The Declaration of Independence holds a significant place in American civic tradition. It is often viewed as a sacred text with its compelling assertion of human equality: “We hold these truths to be self-evident, that all men are created equal, that they are endowed by their creator with certain unalienable rights, that among these are life, liberty and the pursuit of happiness.”
This statement reflects universal aspirations for human freedom. President Gerald Ford, during the nation’s bicentennial, referred to the Declaration as the unchanging “Polaris of our political order,” highlighting the eternal nature of its moral truths.
While many see the Declaration as embodying these ideals, history reveals a more complex story. Thomas Jefferson, its primary author, intended it less as an affirmation of equality and more as a critique of political authority. Influenced by Enlightenment thinkers like John Locke, Jefferson’s work emphasized the conditions necessary for government and the right of revolution, rather than a blueprint for emancipation.
“The opening assertions of ‘self-evident’ truths concern men in a ‘state of nature’ before government was established,” historian Pauline Maier wrote in American Scripture: Making the Declaration of Independence.

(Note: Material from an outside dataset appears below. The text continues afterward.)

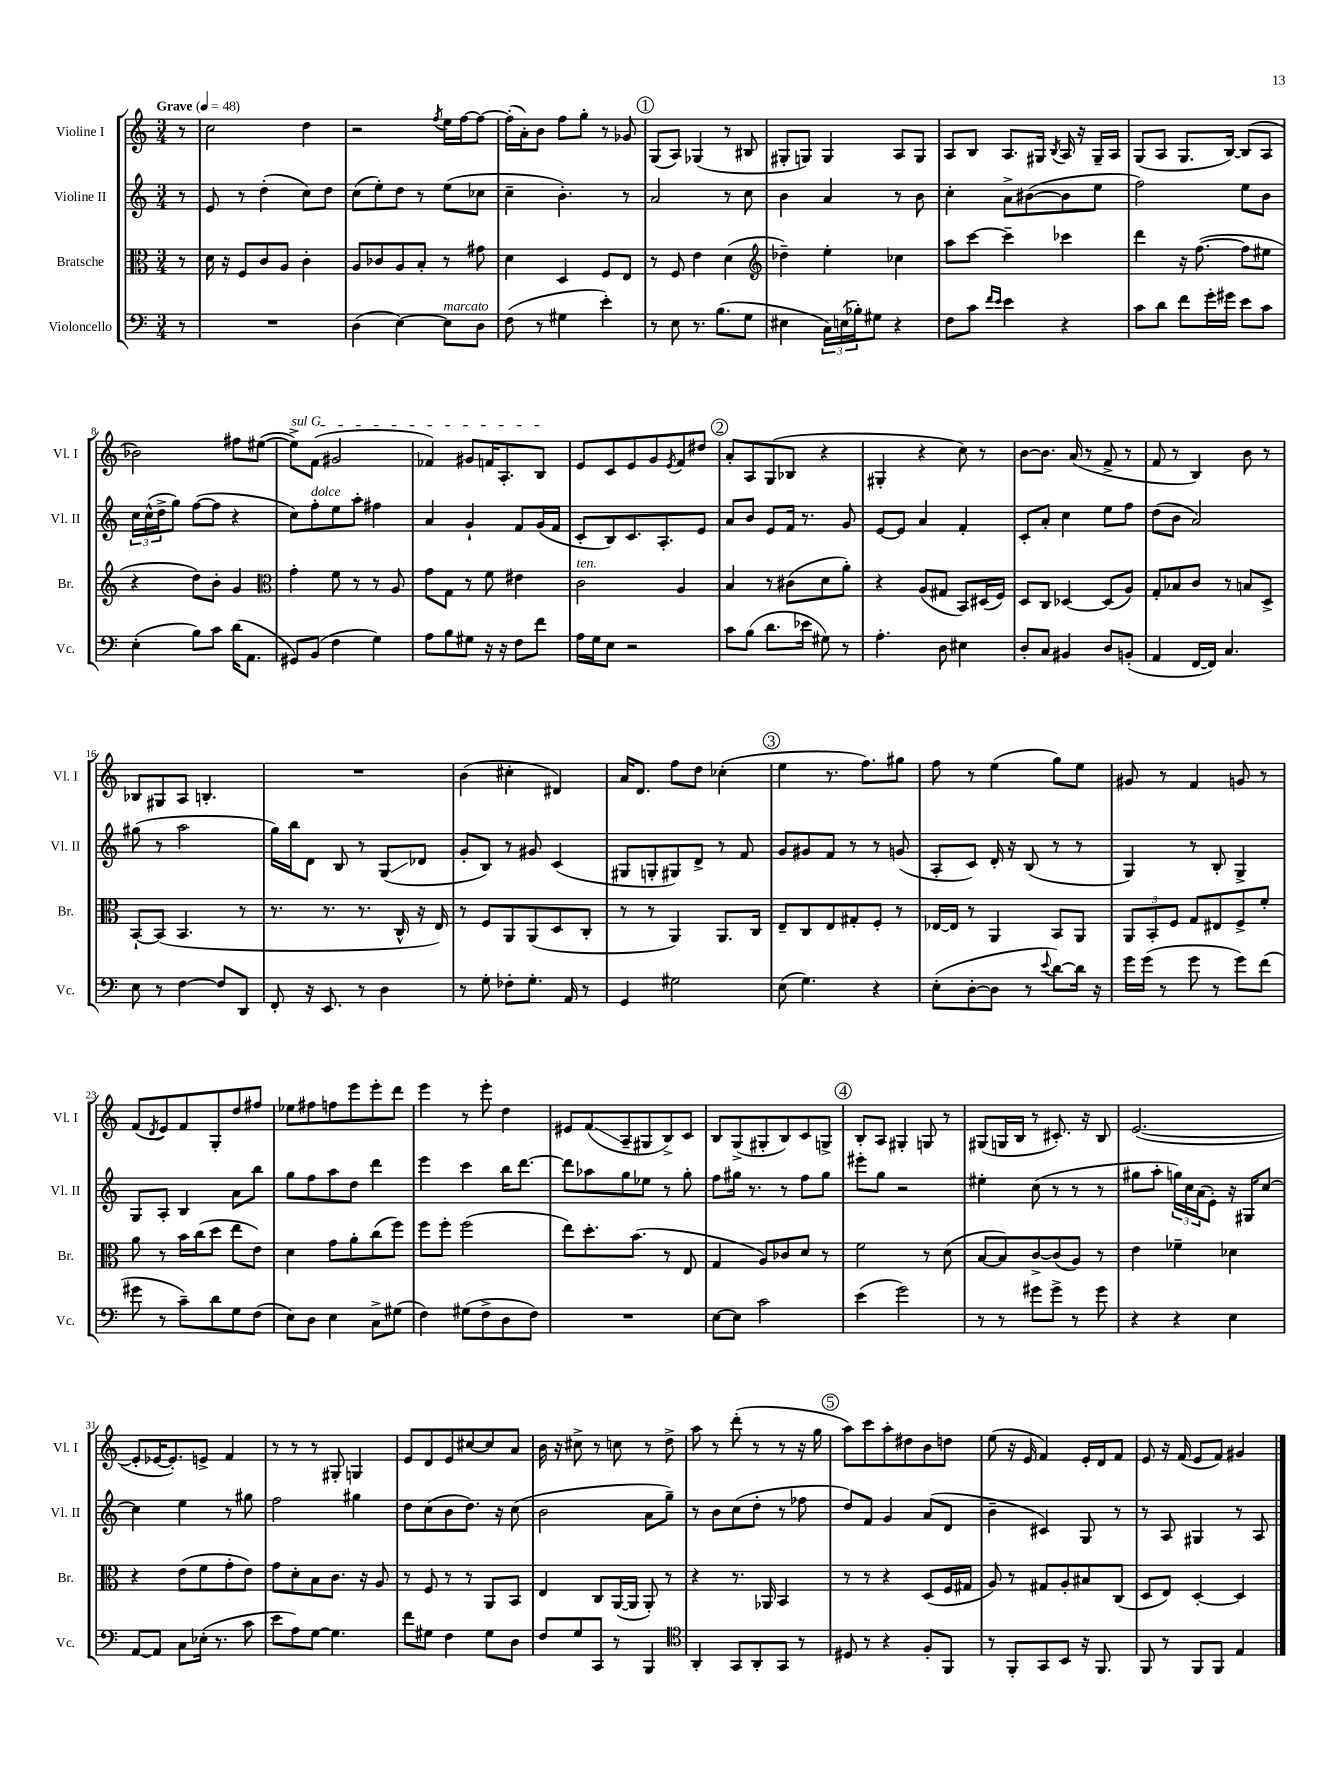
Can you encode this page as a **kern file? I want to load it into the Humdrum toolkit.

In this context, equality was understood as the absence of authority based on heredity or divine right. Jefferson echoed a widespread Revolutionary-era belief that was accessible to colonists through sermons, newspapers, or textbooks, as Maier noted. This ideology is evident in Thomas Paine’s work, Common Sense, where he argued against the idea of hereditary privilege just months before the Declaration was signed.